Response: Marijuana is the most commonly used illicit drug in the United States. Despite increasing use and acceptance of marijuana, both medically and recreationally, gaps remain in our knowledge regarding potential health effects.

In this study, we aimed to evaluate associations between recent marijuana use, exhaled Nitric Oxide (eNO) and pulmonary function. We performed a cross-sectional study of 10,327 US adults participating in the National Health and Nutrition Examination Survey (NHANES) in the years 2007 to 2012.

Exhaled Nitric Oxide was lower among participants who used marijuana in the past 0 to 4 days and those who last used marijuana 5 to 30 days before the examination compared with the never users. FEV1 was higher among participants who used marijuana within 0 to 4 days before the examination compared with those who never used marijuana, while FVC was higher in both past and current marijuana users compared with never users. The FEV1/FVC ratio was significantly lower among those who used marijuana in the 0 to 4 days before the examination compared with never users.

MedicalResearch.com: What should readers take away from your report?

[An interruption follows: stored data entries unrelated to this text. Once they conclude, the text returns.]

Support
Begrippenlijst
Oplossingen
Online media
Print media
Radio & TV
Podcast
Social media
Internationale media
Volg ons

Response: There is evidence that marijuana smoke could have effects similar to those of tobacco smoke, if the detrimental effects of tobacco on nitric oxide production are due to the combustion products in inhaled smoke.

MedicalResearch.com: What recommendations do you have for future research as a result of this study?

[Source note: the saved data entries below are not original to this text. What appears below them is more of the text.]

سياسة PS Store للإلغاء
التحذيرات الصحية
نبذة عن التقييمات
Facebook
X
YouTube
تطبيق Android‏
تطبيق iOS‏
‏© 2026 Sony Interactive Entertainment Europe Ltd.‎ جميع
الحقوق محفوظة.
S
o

Response: Given that nitric oxide plays a role in inflammatory and immune defense pathways in the respiratory system and is a mediator of vasodilation in the pulmonary and systemic vasculature, it would be useful to further explore the associations between marijuana use and vascular and pulmonary function in randomized trials.

MedicalResearch.com: Thank you for your contribution to the MedicalResearch.com community.

Citation:

Recent marijuana use and associations with exhaled nitric oxide and pulmonary function in US adults
Stefania I. Papatheodorou, MD, PhD; Hannah Buettner, BA; Mary B. Rice, MD, MPH; Murray A. Mittleman, MD, DrPH
Chest. 2016;149(6):1428-1435. doi:10.1016/j.chest.2015.12.033

Note: Content is Not intended as medical advice. Please consult your health care provider regarding your specific medical condition and questions.